En instaurant la confidentialité des consultations juridiques, nous mettons ces entreprises à égalité avec leurs concurrentes étrangères. Nous leur offrons une protection indispensable pour qu’elles puissent s’épanouir sur la scène internationale. Il y a là un enjeu considérable dans le contexte que nous connaissons, marqué par un effort de réindustrialisation de notre pays et de renforcement de notre souveraineté économique.
Adopter ce texte reviendrait à opérer une avancée significative vers la protection des entreprises françaises sans tomber dans les travers du legal privilege anglo-saxon.
Mes chers collègues, il est important de le souligner, il ne s’agit nullement ici de laisser aux entreprises un pouvoir discrétionnaire sur la confidentialité de leurs documents.
Tout d’abord, la confidentialité ne s’appliquerait que dans les matières civile, commerciale et administrative.

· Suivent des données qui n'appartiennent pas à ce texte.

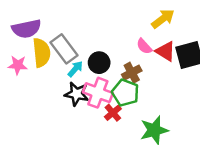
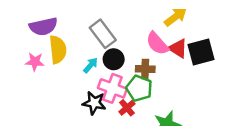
pink semicircle: (144, 46) -> (157, 43), size x1.5
gray rectangle: (64, 49) -> (103, 34), moved
brown cross: (132, 73) -> (145, 69), turned 30
black star: (77, 94) -> (94, 103), moved

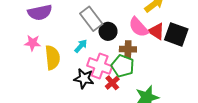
yellow semicircle: (58, 50) -> (52, 58), moved
black square: (201, 52) -> (176, 34), turned 35
black circle: (114, 59) -> (108, 31), moved

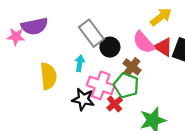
pink star: (33, 43) -> (16, 37), moved
cyan arrow: (81, 46) -> (80, 63), turned -32
brown cross: (128, 49) -> (132, 67), turned 35

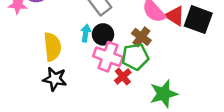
black circle: (110, 47) -> (103, 34), moved
green pentagon: (126, 85) -> (135, 57), turned -30
black star: (83, 99) -> (55, 79), moved

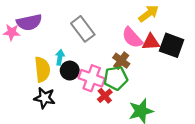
red triangle: (175, 16) -> (151, 42), turned -36
cyan arrow: (86, 33) -> (60, 57), moved
black circle: (103, 34) -> (70, 71), moved

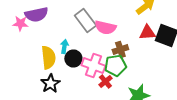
pink semicircle: (132, 38) -> (105, 28), moved, turned -35
brown cross: (121, 61) -> (120, 50), turned 35
black star: (45, 98) -> (50, 84), turned 30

Ce texte l’exclut en effet pour les procédures pénales et fiscales.
Ensuite, si les entreprises peuvent décider elles-mêmes de lever ou de maintenir la confidentialité de certains documents, le juge a toujours la faculté d’ordonner la levée de cette confidentialité par la saisie des documents mis en cause.
Par ailleurs, l’apposition d’une mention les identifiant comme confidentiels sur des documents ne relevant pas du travail de consultation juridique du juriste d’entreprise peut faire l’objet de poursuites pénales. Ce garde-fou supplémentaire permettra d’éviter un détournement du dispositif par des entreprises qui souhaiteraient dissimuler certains documents en y apposant frauduleusement un cachet « confidentiel ».
Malgré tous les avantages que présente cette proposition de loi, je sais que les représentants de la profession d’avocat sont divisés sur ce sujet.
Les inquiétudes exprimées à cet égard sont légitimes ; certains de mes collègues s’en sont d’ailleurs fait l’écho.
Je tiens à rassurer celles et ceux qui craignent de voir leur statut ou leur travail dévalorisé par ce texte.
Le principe de confidentialité ne bénéficiera qu’aux consultations juridiques délivrées par les juristes d’entreprise titulaires d’un master en droit ou d’une des qualifications équivalentes mentionnées à l’article 2.
J’ajoute qu’il ne s’agit pas de créer une nouvelle profession réglementée ou un statut d’avocat en entreprise ; il s’agit simplement de couvrir par le secret les consultations des juristes d’entreprise.
Les avocats sont soumis à des exigences déontologiques très contraignantes ; c’est l’une des nombreuses distinctions qui les séparent des juristes d’entreprise, et nous entendons garder cette dichotomie intacte.
Mes chers collègues, cette proposition de loi répond à un besoin majeur, pour nos entreprises comme pour notre système juridique. Voilà pourquoi les membres du groupe RDPI voteront, pour l’essentiel, en faveur du présent texte. (Applaudissements sur les travées des groupes RDPI et INDEP.)